500 errors while trying to use Tabula
I was working recently with a PDF in Tabula. Previously, I have used Tabula to extract tables from PDFs. It has worked great. This time, I could not get Tabula to start processing the PDF. Debugging the network request, gave a pointer about a temporary directory issue.
The error message was
(ENOENT) No such file or directory - /tmp, which is a bit cryptic on Windows since it refers to a directory that is unlikely to exist. The error message did not include the full path for this directory nor did it give a file or line number for the error in source.

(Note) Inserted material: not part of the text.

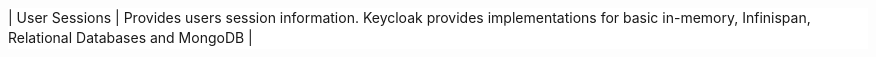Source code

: | User Sessions          | Provides users session information. Keycloak provides implementations for basic in-memory, Infinispan, Relational Databases and MongoDB                                                                                                      |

Since the issue is the AJAX request to
upload.json, I did a search for that in the code. You can see the two files that are returned are
index.html. The latter is the front end UI, so I went to the former file to spot the issue
I had previously dug into the AJAX request to know that it was POSTing a parameter called
files with the relevant info. It would not have mattered because both code paths call
is_valid_pdf with a parameter of
file[:tempfile].path. This is supposed to refer to the path of the uploaded file. In my case, it seems was not getting into the
is_valid_pdf function. I added a line to the top of that function which did not generate output.
Given that, it looked like there was an issue with
Tempfile having a correct directory to output to.
Checking the docs of Tempfile you can see that it uses
Dir.tmpdir as the output directory. This can be controlled by an evironment variable
$TMPDIR. Checking my environment variables, I had nothing set for this. I forced this variable to be equal to the directory
%USERPROFILE%/AppData/Local/Temp/tmp, which I had just created.
With this addition and a restart of Tabula, the files uploaded correctly.